### TEXT
____

The only thing that saved this dreck from the rare distinction of a one-star review was my ability to focus on making out the quaint Ontario small-town locations in which this holiday heist and ‘the dangers of low IQs and you’ public service announcement were filmed.

“Hey,” I thought to myself while Dana Carvey’s brain-damaged character nearly slammed his car into a mounted police man and his horse, “that’s the Prince of Wales Hotel where Miss_Tree, my favourite teenager, and I had high tea this summer.”

“Isn’t that the diner we had donuts and coffee during the Shaw Festival?” and so on.

I was able to squint and focus on Ontario. And that deadened some of the misery. Not all of it, unfortunately.

I don’t want to drag this review out more than I have to, this movie already robbed me of precious holiday hours where I could be napping or playing Far Cry 4. So here goes…

This is a movie about some idiot brothers from New York who like stealing things. Cage’s character, Bill, is trying to go straight with a day job. Lovitz is a compulsive liar by the name of Dave who wants to rob places and lie and speak sarcastically. Carvey’s character is a twitching, ambulatory brain stem named Alvin whose single-celled, protozoan motivation is to cram other people’s belongings into his pockets. They go to a small town named Paradise for some reason at Christmas.

Mr. Renders speculated that Dana Carvey based his voice on Bob Dylan on nitrous oxide. I read that Carvey reported he based his “performance” on a young Mickey Rourke. I will simply say to understand Carvey in this film you need only imagine the most irritating person you’ve ever encountered in your entire life and then multiply that irritation by 452.

There were several promising moments during the film where I though Carvey’s character might die …only to be crushed and disappointed when the fictional small-town folk (who make these career criminals believe in the spirit of Christmas and human kindness something, something) save the whiny, intolerable cretin’s life.

When the ice water in Carvey’s lungs whooshed out after rustic CPR in front of a roaring holiday fire, I thought, “dear god, he’s going to be able to speak again.”

Nicolas Cage was also eye-wateringly awful but not to the level where I wanted him to die. I just wanted him to quietly walk away and maybe take a nap. Jon Lovitz was just sort of there – staring the 1,000-metre stare into the abyss.

Trapped is, of course, the operative word here. I’d feel sorry for everyone involved except I watched this thing to the bitter end, well, over dishes in the sink. When I become more fascinated by scrubbing turkey pans than watching a movie, well, you know the movie isn’t worthy anyone’s time.

Give this rancid holiday chestnut a pass.

____

[Collected data entries]

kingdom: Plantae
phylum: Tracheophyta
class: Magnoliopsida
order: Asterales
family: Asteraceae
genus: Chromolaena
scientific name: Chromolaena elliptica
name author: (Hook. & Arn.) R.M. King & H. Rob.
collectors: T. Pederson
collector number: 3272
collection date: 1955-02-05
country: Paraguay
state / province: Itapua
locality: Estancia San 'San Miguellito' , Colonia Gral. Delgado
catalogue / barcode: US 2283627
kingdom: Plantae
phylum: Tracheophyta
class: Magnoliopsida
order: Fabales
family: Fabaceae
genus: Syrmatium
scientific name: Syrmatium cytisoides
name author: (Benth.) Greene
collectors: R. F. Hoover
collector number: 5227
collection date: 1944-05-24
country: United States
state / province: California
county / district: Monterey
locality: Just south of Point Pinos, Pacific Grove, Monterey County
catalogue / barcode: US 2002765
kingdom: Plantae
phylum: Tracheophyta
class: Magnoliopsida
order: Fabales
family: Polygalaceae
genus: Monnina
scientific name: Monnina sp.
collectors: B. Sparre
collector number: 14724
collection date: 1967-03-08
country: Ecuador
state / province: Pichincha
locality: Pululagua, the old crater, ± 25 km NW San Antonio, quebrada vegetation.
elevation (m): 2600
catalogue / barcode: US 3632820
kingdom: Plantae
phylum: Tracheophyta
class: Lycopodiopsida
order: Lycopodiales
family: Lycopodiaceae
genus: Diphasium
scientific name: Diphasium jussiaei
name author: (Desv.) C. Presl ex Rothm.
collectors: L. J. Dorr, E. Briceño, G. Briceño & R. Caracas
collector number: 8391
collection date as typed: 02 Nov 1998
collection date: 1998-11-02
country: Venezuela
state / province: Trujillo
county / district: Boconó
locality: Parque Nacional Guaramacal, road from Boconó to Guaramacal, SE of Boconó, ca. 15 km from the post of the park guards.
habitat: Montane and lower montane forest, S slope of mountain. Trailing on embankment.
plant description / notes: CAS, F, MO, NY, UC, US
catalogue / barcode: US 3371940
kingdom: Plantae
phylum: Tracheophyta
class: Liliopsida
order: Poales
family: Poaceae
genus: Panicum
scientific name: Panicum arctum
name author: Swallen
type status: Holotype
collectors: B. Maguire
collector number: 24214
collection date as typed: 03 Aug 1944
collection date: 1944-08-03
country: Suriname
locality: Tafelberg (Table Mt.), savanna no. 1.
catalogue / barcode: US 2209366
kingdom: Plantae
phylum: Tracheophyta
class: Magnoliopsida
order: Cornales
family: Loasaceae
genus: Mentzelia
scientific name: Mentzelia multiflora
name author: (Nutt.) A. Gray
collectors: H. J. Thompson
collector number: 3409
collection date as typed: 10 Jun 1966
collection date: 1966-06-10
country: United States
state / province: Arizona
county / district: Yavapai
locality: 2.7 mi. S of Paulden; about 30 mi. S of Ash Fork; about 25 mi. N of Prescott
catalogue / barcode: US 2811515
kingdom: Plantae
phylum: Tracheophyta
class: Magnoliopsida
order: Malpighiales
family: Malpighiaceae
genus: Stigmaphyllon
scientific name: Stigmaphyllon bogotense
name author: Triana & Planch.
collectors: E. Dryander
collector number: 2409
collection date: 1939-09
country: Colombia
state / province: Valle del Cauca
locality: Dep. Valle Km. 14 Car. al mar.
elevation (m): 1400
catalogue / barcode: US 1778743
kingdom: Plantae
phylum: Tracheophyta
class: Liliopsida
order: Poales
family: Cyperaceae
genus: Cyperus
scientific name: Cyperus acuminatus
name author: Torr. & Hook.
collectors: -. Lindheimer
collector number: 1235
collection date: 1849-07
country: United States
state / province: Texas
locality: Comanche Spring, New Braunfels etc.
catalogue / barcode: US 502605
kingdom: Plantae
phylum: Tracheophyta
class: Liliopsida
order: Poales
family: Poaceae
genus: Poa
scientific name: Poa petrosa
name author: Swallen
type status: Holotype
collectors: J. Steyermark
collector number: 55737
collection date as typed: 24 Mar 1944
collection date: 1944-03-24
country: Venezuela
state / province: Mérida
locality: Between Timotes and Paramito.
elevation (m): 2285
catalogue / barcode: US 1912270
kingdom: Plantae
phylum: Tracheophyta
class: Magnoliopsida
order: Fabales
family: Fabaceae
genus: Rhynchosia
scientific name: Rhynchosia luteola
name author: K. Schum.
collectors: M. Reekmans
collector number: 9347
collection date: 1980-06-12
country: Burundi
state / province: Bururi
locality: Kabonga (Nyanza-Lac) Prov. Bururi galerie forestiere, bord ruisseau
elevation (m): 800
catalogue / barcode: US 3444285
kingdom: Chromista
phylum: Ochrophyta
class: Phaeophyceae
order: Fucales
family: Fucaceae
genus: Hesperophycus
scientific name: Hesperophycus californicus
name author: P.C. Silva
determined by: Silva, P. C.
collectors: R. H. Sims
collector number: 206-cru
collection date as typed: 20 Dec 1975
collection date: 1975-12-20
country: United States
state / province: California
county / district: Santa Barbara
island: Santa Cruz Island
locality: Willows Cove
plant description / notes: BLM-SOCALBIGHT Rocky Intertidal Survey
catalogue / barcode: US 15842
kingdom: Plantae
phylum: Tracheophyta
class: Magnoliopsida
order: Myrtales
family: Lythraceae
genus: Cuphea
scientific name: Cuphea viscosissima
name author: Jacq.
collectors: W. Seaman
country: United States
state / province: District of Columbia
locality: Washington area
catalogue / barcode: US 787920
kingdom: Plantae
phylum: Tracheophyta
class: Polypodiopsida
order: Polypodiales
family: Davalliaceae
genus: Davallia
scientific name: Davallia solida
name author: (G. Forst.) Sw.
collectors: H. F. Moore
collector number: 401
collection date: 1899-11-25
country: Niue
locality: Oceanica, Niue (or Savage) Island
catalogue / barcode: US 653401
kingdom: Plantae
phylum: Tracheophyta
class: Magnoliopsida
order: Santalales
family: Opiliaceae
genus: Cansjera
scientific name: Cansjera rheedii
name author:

____

### WORK INSTRUCTIONS
Please retype the part of the movie review that begins at the words "This is a movie" and stops after "irritation by 452.". Work from the movie review alone, not the data.

### TASK OUTPUT
This is a movie about some idiot brothers from New York who like stealing things. Cage’s character, Bill, is trying to go straight with a day job. Lovitz is a compulsive liar by the name of Dave who wants to rob places and lie and speak sarcastically. Carvey’s character is a twitching, ambulatory brain stem named Alvin whose single-celled, protozoan motivation is to cram other people’s belongings into his pockets. They go to a small town named Paradise for some reason at Christmas.

Mr. Renders speculated that Dana Carvey based his voice on Bob Dylan on nitrous oxide. I read that Carvey reported he based his “performance” on a young Mickey Rourke. I will simply say to understand Carvey in this film you need only imagine the most irritating person you’ve ever encountered in your entire life and then multiply that irritation by 452.